**Задание 1:** Выведи, пожалуйста, без изменений все строки из блока «Изображения диаграмм», не включая в ответ сами картинки.

**Текст для чтения:**
Исследования в рамках первой фазы проекта «Межпоколенная социальная мобильность...» также показали устойчивость гендерного контракта «работающая мать» для разных поколений женщин среднего и рабочего класса (Социальная мобильность в России, 2017: 235-271). Паттерны их социальной мобильности в большой степени определяются именно этим контрактом, поиском баланса между разными его сторонами: заработком, профессиональной карьерой и материнскими обязанностями. Продолжение проекта позволяет проследить, как особенности этого гендерного контракта
могут приводить женщин в прекарную занятость и не позволять из нее выбраться. Я попытаюсь продемонстрировать это, опираясь на эмпирические данные, собранные нами в ходе реализации этого проекта.

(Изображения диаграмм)
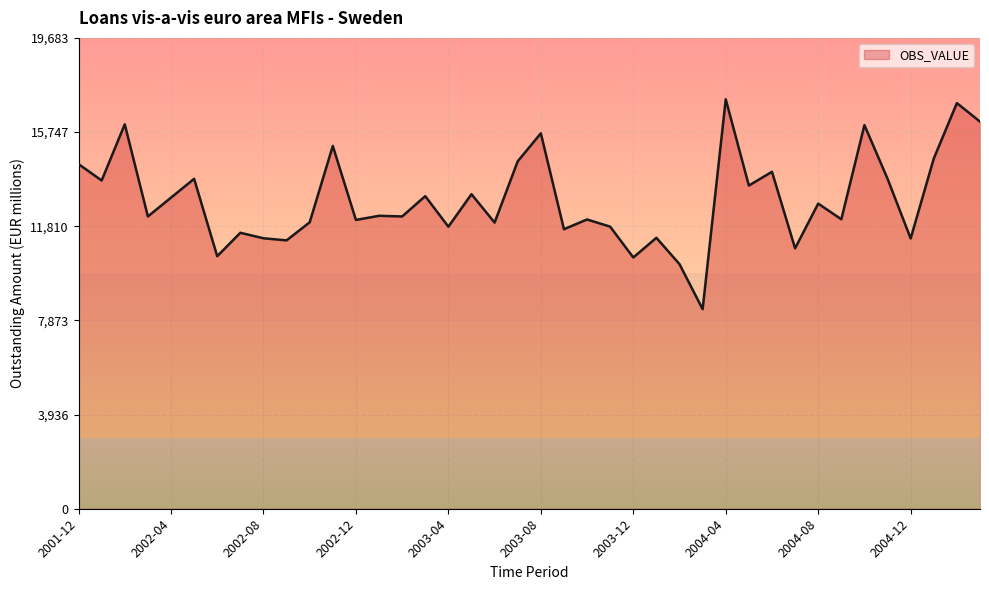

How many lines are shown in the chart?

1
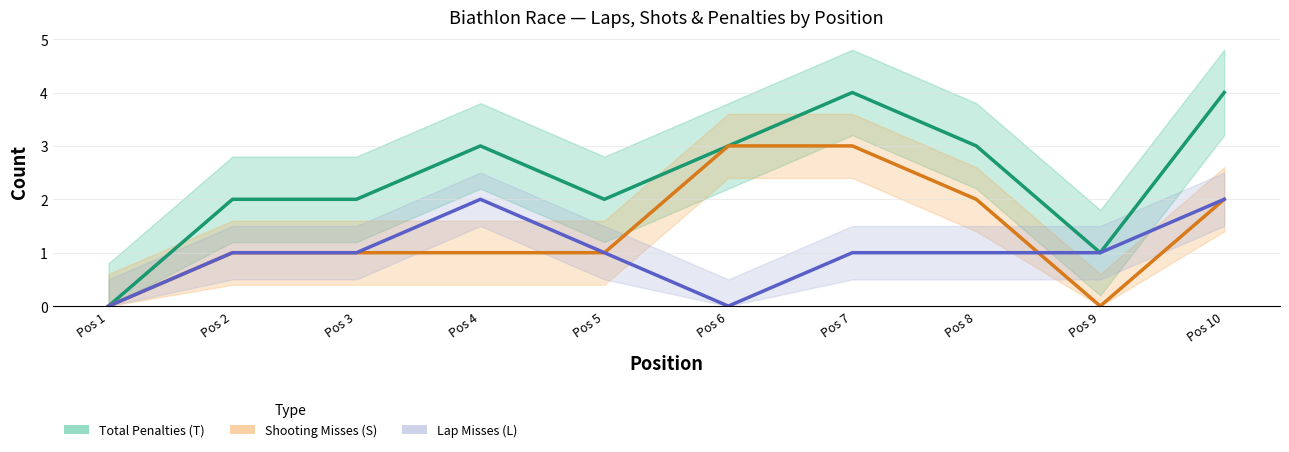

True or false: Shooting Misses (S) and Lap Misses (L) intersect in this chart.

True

**Задание 2:** Верни из текста о гендерном контракте «работающая мать» всё от слов «Исследования в рамках» и до слов «реализации этого проекта.» включительно, ничего не меняя.

**Ожидаемый ответ 1:**
How many lines are shown in the chart?

1

True or false: Shooting Misses (S) and Lap Misses (L) intersect in this chart.

True

**Ожидаемый ответ 2:**
Исследования в рамках первой фазы проекта «Межпоколенная социальная мобильность...» также показали устойчивость гендерного контракта «работающая мать» для разных поколений женщин среднего и рабочего класса (Социальная мобильность в России, 2017: 235-271). Паттерны их социальной мобильности в большой степени определяются именно этим контрактом, поиском баланса между разными его сторонами: заработком, профессиональной карьерой и материнскими обязанностями. Продолжение проекта позволяет проследить, как особенности этого гендерного контракта
могут приводить женщин в прекарную занятость и не позволять из нее выбраться. Я попытаюсь продемонстрировать это, опираясь на эмпирические данные, собранные нами в ходе реализации этого проекта.